Controlled via Bruker’s proprietary NRecon (reconstruction), CTAn (analysis), and CTVox (visualization) software suite, the SKYSCAN 1273 provides end-to-end processing within a single licensed environment. NRecon implements GPU-accelerated Feldkamp-Davis-Kress (FDK) and iterative SART algorithms with ring artifact suppression and beam hardening correction. CTAn enables automated segmentation, pore network modeling (per ISO 23851), particle size distribution (PSD) analysis, wall thickness mapping, and fiber orientation tensor calculation—all exportable as CSV, STL, or DICOM-CT compliant files. All software modules enforce role-based access control and support 21 CFR Part 11–compliant electronic signatures when deployed on validated Windows Server platforms with domain authentication.

Applications

• Manufacturing QA: Porosity quantification in investment-cast turbine blades; detection of inclusions, shrinkage cavities, and unmelted powder particles in additively manufactured Ti-6Al-4V components
• Geosciences: Pore throat connectivity analysis in carbonate reservoir cores; grain size distribution and cementation index mapping in sandstone samples
• Medical Device Development: Dimensional verification of laser-sintered porous acetabular cups; coating thickness uniformity assessment on drug-eluting stents
• Pharmaceutical Packaging: Seal integrity evaluation of blister packs and vial stoppers; quantification of delamination in multi-layer laminates
• Materials Science: In situ thermal expansion tracking during heating cycles (with optional environmental chamber); fiber alignment analysis in carbon-fiber-reinforced polymer (CFRP) laminates

FAQ

What is the minimum achievable voxel size under optimal conditions?

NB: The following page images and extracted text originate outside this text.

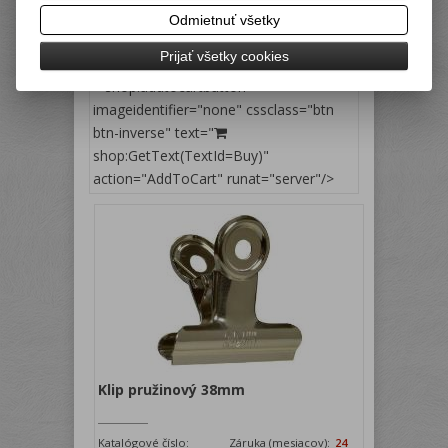
Odmietnuť všetky
Vaša cena bez DPH:
0,50 EUR
Prijať všetky cookies
Vaša cena s DPH:
0,60 EUR
< shop:addtocartbutton=""
imageidentifier="none" cssclass="btn
btn-inverse" text="
shop:GetText(TextId=Buy)"
action="AddToCart" runat="server"/>
Klip pružinový 38mm
Katalógové číslo:
Záruka (mesiacov):
24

The system achieves isotropic voxel sizes down to < 3 µm when imaging small, low-absorption samples (e.g., polymer foams or biological tissue) at high magnification using geometric magnification mode.

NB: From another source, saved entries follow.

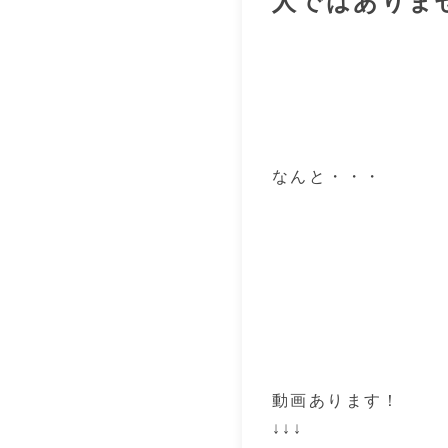
人ではありま
なんと・・・
動画あります！
↓↓↓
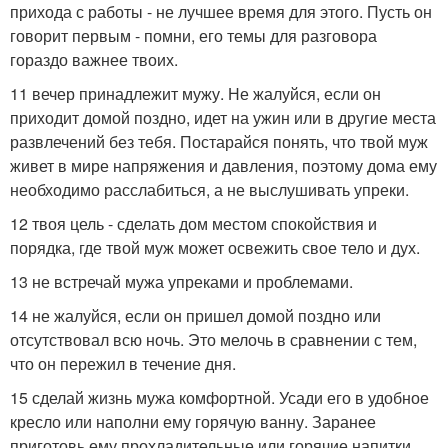
прихода с работы - не лучшее время для этого. Пусть он
говорит первым - помни, его темы для разговора
гораздо важнее твоих.
11 вечер принадлежит мужу. Не жалуйся, если он
приходит домой поздно, идет на ужин или в другие места
развлечений без тебя. Постарайся понять, что твой муж
живет в мире напряжения и давления, поэтому дома ему
необходимо расслабиться, а не выслушивать упреки.
12 твоя цель - сделать дом местом спокойствия и
порядка, где твой муж может освежить свое тело и дух.
13 не встречай мужа упреками и проблемами.
14 не жалуйся, если он пришел домой поздно или
отсутствовал всю ночь. Это мелочь в сравнении с тем,
что он пережил в течение дня.
15 сделай жизнь мужа комфортной. Усади его в удобное
кресло или наполни ему горячую ванну. Заранее
приготовь ему прохладительные или горячие напитки.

Does the SKYSCAN 1273 support time-resolved (4D) imaging?
Yes—when paired with programmable environmental stages (e.g., heating/cooling or mechanical loading rigs), the system supports sequential scan acquisition with temporal registration, enabling deformation or phase-change process analysis.

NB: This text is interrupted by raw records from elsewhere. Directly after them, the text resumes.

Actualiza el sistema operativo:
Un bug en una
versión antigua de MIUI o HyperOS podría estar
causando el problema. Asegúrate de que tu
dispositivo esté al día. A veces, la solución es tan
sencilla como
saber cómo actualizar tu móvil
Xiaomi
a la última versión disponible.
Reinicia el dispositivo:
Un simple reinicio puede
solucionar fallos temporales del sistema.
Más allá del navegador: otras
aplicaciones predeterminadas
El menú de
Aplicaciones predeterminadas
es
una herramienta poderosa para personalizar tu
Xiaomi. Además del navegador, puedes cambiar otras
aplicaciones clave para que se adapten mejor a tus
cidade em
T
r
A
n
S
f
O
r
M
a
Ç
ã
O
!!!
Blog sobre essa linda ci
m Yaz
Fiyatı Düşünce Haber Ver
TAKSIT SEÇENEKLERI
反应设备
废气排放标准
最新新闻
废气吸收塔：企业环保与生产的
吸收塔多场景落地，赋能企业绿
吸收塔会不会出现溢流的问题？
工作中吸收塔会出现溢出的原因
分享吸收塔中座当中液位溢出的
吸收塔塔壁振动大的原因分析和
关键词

Can reconstructed volumes be exported for finite element analysis (FEA)?
Absolutely—binary or grayscale segmented volumes can be exported as ASCII or binary STL, PLY, or raw voxel arrays compatible with ANSYS, COMSOL, and Simpleware ScanIP.
Is remote operation supported for unattended scanning?
Yes—the instrument supports secure SSH and VNC-based remote desktop access, and scheduled scans can be initiated via command-line interface (CLI) scripts integrated into lab automation pipelines.